Work order:
Identify every line in the material below that contains the word "text", and copy each of those lines.

○ ○ ○ ○

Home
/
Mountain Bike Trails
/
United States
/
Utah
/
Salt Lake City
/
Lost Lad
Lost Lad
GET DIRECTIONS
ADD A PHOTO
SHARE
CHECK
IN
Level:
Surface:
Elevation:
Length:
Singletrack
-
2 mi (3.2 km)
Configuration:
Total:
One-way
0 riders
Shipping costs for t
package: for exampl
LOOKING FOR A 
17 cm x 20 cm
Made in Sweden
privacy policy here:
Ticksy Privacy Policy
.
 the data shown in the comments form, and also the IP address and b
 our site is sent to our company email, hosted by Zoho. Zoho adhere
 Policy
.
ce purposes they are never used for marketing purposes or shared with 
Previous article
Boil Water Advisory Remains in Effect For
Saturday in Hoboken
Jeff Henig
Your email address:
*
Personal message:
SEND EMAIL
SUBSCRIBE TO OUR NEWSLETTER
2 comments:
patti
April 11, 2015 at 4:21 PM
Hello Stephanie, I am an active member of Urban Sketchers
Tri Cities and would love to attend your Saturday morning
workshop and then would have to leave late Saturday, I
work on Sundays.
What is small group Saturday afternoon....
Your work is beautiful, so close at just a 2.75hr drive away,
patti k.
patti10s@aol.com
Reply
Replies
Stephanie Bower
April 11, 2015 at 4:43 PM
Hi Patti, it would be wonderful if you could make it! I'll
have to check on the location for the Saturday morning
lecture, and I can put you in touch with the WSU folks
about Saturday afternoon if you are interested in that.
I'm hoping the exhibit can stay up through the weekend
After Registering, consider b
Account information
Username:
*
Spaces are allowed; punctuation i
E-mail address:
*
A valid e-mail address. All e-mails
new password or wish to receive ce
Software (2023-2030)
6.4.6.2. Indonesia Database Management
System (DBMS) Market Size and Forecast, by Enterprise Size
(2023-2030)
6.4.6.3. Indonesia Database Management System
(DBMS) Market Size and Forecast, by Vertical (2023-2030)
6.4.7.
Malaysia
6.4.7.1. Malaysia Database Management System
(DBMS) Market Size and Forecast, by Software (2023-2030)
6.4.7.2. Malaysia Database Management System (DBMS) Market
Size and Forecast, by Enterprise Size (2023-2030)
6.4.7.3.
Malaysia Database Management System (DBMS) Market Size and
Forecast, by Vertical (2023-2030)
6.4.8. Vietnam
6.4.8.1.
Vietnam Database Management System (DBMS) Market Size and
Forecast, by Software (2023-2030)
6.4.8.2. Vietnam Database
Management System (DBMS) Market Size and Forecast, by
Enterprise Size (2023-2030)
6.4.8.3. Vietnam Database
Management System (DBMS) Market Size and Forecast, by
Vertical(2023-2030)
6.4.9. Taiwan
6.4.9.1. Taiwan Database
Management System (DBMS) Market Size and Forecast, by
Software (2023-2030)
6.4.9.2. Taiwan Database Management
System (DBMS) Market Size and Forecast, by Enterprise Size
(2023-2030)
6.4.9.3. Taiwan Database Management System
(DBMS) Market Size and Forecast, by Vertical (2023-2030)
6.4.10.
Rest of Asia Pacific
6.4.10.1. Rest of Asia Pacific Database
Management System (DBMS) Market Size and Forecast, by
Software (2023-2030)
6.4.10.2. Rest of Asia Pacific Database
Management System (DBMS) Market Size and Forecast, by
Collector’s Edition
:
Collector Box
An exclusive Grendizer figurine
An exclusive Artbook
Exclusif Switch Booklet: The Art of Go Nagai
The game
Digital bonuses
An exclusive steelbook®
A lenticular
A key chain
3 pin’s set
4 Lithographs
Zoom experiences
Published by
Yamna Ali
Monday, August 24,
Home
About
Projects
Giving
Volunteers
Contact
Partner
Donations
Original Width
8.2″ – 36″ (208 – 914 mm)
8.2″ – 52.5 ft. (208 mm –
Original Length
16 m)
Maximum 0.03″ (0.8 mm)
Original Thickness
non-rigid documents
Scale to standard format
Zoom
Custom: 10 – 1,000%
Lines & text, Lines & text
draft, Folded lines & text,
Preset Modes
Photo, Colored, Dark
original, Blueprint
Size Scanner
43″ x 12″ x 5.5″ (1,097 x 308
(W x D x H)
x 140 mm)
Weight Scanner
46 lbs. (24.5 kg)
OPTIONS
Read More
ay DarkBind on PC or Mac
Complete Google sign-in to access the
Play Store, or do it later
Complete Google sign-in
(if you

○ ○ ○ ○

Task answer:
Lines & text, Lines & text
draft, Folded lines & text,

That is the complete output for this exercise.